= Problem statement =
Write the data out again exactly, with no pictures.

-*-

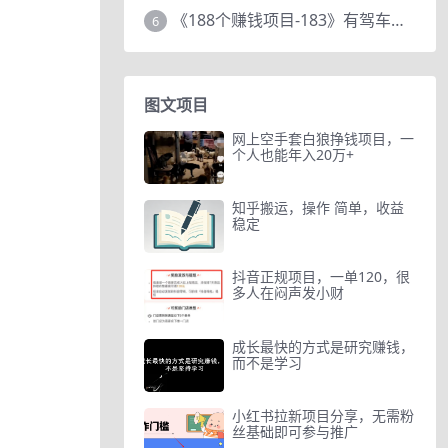
《188个赚钱项目-183》有驾车评项目，动动小手，复制粘贴赚44元！
6
图文项目
网上空手套白狼挣钱项目，一
个人也能年入20万+
知乎搬运，操作 简单，收益
稳定
抖音正规项目，一单120，很
多人在闷声发小财
成长最快的方式是研究赚钱，
而不是学习
小红书拉新项目分享，无需粉
丝基础即可参与推广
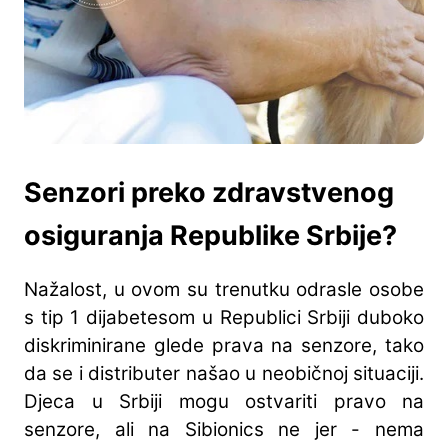
Senzori preko zdravstvenog
osiguranja Republike Srbije?
Nažalost, u ovom su trenutku odrasle osobe
s tip 1 dijabetesom u Republici Srbiji duboko
diskriminirane glede prava na senzore, tako
da se i distributer našao u neobičnoj situaciji.
Djeca u Srbiji mogu ostvariti pravo na
senzore, ali na Sibionics ne jer - nema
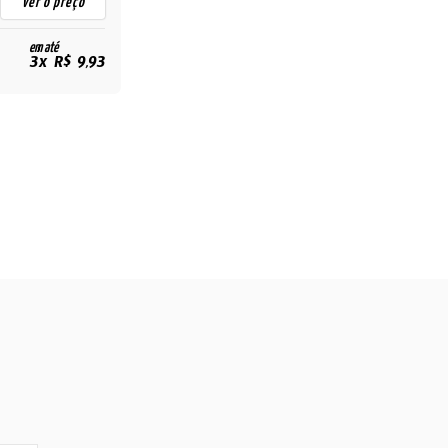
ver o preço
em até
3x R$ 9,93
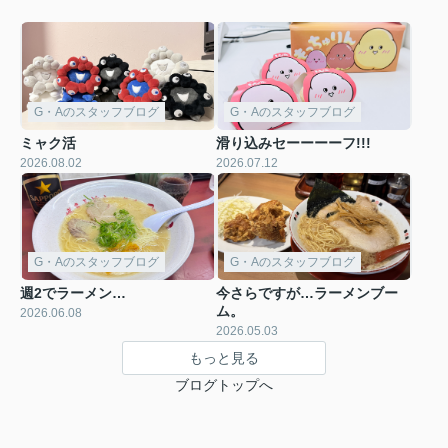
G・Aのスタッフブログ
G・Aのスタッフブログ
ミャク活
滑り込みセーーーーフ!!!
2026.08.02
2026.07.12
G・Aのスタッフブログ
G・Aのスタッフブログ
週2でラーメン…
今さらですが…ラーメンブー
ム。
2026.06.08
2026.05.03
もっと見る
ブログトップへ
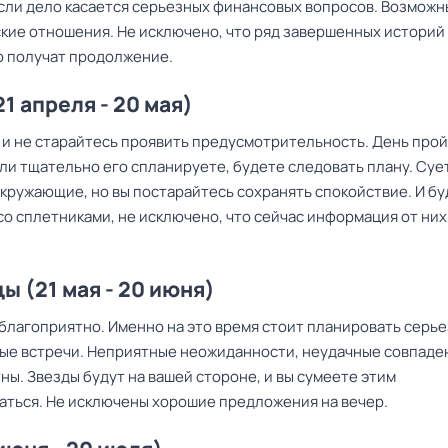
сли дело касается серьезных финансовых вопросов. Возможн
кие отношения. Не исключено, что ряд завершенных историй
 получат продолжение.
1 апреля - 20 мая)
 и не старайтесь проявить предусмотрительность. День про
ли тщательно его спланируете, будете следовать плану. Суе
окружающие, но вы постарайтесь сохранять спокойствие. И бу
со сплетниками, не исключено, что сейчас информация от них
ы (21 мая - 20 июня)
 благоприятно. Именно на это время стоит планировать серь
ные встречи. Неприятные неожиданности, неудачные совпаде
ы. Звезды будут на вашей стороне, и вы сумеете этим
аться. Не исключены хорошие предложения на вечер.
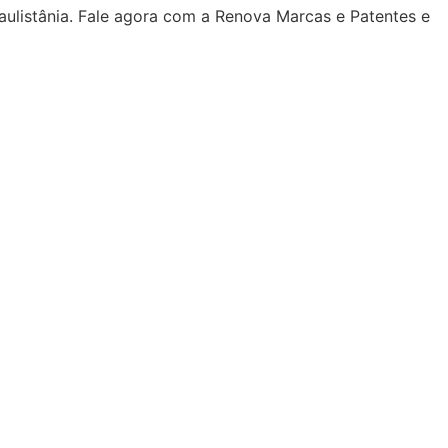
aulistânia. Fale agora com a Renova Marcas e Patentes e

-*-

= Written solution =
《188个赚钱项目-183》有驾车评项目，动动小手，复制粘贴赚44元！
6
图文项目
网上空手套白狼挣钱项目，一
个人也能年入20万+
知乎搬运，操作 简单，收益
稳定
抖音正规项目，一单120，很
多人在闷声发小财
成长最快的方式是研究赚钱，
而不是学习
小红书拉新项目分享，无需粉
丝基础即可参与推广
Senzori preko zdravstvenog
osiguranja Republike Srbije?
Nažalost, u ovom su trenutku odrasle osobe
s tip 1 dijabetesom u Republici Srbiji duboko
diskriminirane glede prava na senzore, tako
da se i distributer našao u neobičnoj situaciji.
Djeca u Srbiji mogu ostvariti pravo na
senzore, ali na Sibionics ne jer - nema
ver o preço
em até
3x R$ 9,93
G・Aのスタッフブログ
G・Aのスタッフブログ
ミャク活
滑り込みセーーーーフ!!!
2026.08.02
2026.07.12
G・Aのスタッフブログ
G・Aのスタッフブログ
週2でラーメン…
今さらですが…ラーメンブー
ム。
2026.06.08
2026.05.03
もっと見る
ブログトップへ
сли дело касается серьезных финансовых вопросов. Возможн
кие отношения. Не исключено, что ряд завершенных историй
 получат продолжение.
1 апреля - 20 мая)
 и не старайтесь проявить предусмотрительность. День про
ли тщательно его спланируете, будете следовать плану. Суе
окружающие, но вы постарайтесь сохранять спокойствие. И бу
со сплетниками, не исключено, что сейчас информация от них
ы (21 мая - 20 июня)
 благоприятно. Именно на это время стоит планировать серь
ные встречи. Неприятные неожиданности, неудачные совпаде
ы. Звезды будут на вашей стороне, и вы сумеете этим
аться. Не исключены хорошие предложения на вечер.
aulistânia. Fale agora com a Renova Marcas e Patentes e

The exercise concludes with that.